Alucinação, de Belchior, lançado em 1976: o álbum virou um marco da música brasileira e um retrato sonoro da fuga anunciada do artista

E então, em 2007, ele some de vez. Cancela tudo. Sai de casa sem deixar endereço. Desaparece do circuito, da família, da imprensa. O país, que já não falava tanto dele, começa a perguntar. A ausência vira notícia. “Belchior desapareceu.” É assim que os jornais anunciam. Mas o sumiço, como tudo em Belchior, não é exatamente fuga. É gesto. Gesto radical, talvez extremo, de autoria.
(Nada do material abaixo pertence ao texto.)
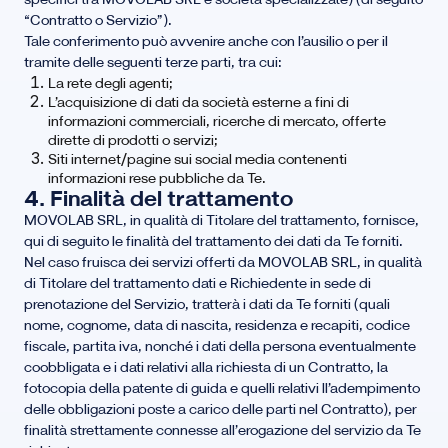
“Contratto o Servizio”).
Tale conferimento può avvenire anche con l’ausilio o per il
tramite delle seguenti terze parti, tra cui:
La rete degli agenti;
L’acquisizione di dati da società esterne a fini di
informazioni commerciali, ricerche di mercato, offerte
dirette di prodotti o servizi;
Siti internet/pagine sui social media contenenti
informazioni rese pubbliche da Te.
4. Finalità del trattamento
MOVOLAB SRL, in qualità di Titolare del trattamento, fornisce,
qui di seguito le finalità del trattamento dei dati da Te forniti.
Nel caso fruisca dei servizi offerti da MOVOLAB SRL, in qualità
di Titolare del trattamento dati e Richiedente in sede di
prenotazione del Servizio, tratterà i dati da Te forniti (quali
nome, cognome, data di nascita, residenza e recapiti, codice
fiscale, partita iva, nonché i dati della persona eventualmente
coobbligata e i dati relativi alla richiesta di un Contratto, la
fotocopia della patente di guida e quelli relativi ll’adempimento
delle obbligazioni poste a carico delle parti nel Contratto), per
finalità strettamente connesse all’erogazione del servizio da Te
Uma tentativa de apagar-se dos mapas para se manter inteiro em outro lugar, ainda que esse lugar não tenha nome.

Dois anos depois, em 2009, o programa “Fantástico” o encontra. Está em San Gregorio de Polanco, interior do Uruguai, vivendo com sua companheira Edna Araújo em hotéis modestos, com poucos objetos, poucas roupas e quase nenhuma explicação. A imagem transmitida na TV é a de um homem magro, calmo, quase etéreo, falando com frases medidas e olhos distantes. “Nunca me senti tão livre”, diz ele. E ali, naquela frase, talvez esteja o centro de tudo. O centro de “Alucinação”, da carreira, do desaparecimento, da própria vida. A liberdade, para Belchior, nunca foi uma metáfora. Foi exigência. Ainda que custasse tudo. Ainda que custasse todos.

Negava o desaparecimento. Dizia que estava trabalhando em projetos, escrevendo um livro, compondo. Mas nenhuma dessas obras veio à tona. O que ficou foi o gesto: a recusa. E o gesto, como todo gesto radical, permanece.

A morte não desfez o gesto. Apenas o selou. Em 30 de abril de 2017, em Santa Cruz do Sul, no interior do Rio Grande do Sul, Belchior morreu aos 70 anos, vítima de ruptura da aorta. O país soube poucas horas depois. Não houve mistério. Houve comoção. O governo do Ceará decretou luto oficial de três dias. O corpo foi levado a Sobral, onde foi velado no Teatro São João sob cantos contidos e filas emocionadas. Em Fortaleza, milhares acompanharam uma cerimônia pública no Centro Dragão do Mar, antes do sepultamento no Cemitério Parque da Paz. Não foi um espetáculo. Foi um rito coletivo. Vozes baixas, choros tímidos, músicas sussurradas. Um silêncio atravessado de presença. E ali, entre o luto e a memória, aconteceu algo que talvez ele mesmo tivesse previsto: não o silêncio da indiferença, mas o da escuta. O silêncio de quem compreendeu, tarde demais, que aquele homem não desapareceu. Ele apenas terminou de se retirar. E que o que restava, como sempre, era só ruído.

Agora, às vésperas dos cinquenta anos de “Alucinação”, o país redescobre, ou melhor, relê o disco com outra atenção. As gerações mais novas o encontram não como relíquia, mas como espelho. Há reedições de luxo, tributos com orquestras, documentários em produção. Universidades organizam simpósios sobre sua obra, influenciadores o citam como visionário. Mas tudo isso parece secundário. O essencial permanece nas entrelinhas do disco. “O novo sempre vem” deixou de ser slogan para virar constatação incômoda. “A felicidade é uma arma quente” já soava cínica antes de virar clichê. “As pessoas da sala de jantar estão ocupadas em nascer e morrer.” Ninguém escreveu isso por acaso.

“Alucinação” resiste porque não tenta resistir. Não se oferece como resposta, nem como diagnóstico. Apenas mostra, com crudeza, ritmo e poesia, o que acontece quando alguém se recusa a mentir sobre si mesmo. É um diário sem datas. Um inventário de exaustões. Um tratado da solidão em tom maior. Belchior escreveu o próprio sumiço como quem escreve uma canção, com cortes, repetições, imagens, desacertos. E nós ouvimos, tarde demais, que ele estava se despedindo desde o começo.

Se hoje há culto, é porque houve silêncio. E se há silêncio, é porque houve verdade. E se há verdade, ela ainda canta. Sozinha, escondida, persistente. Como ele.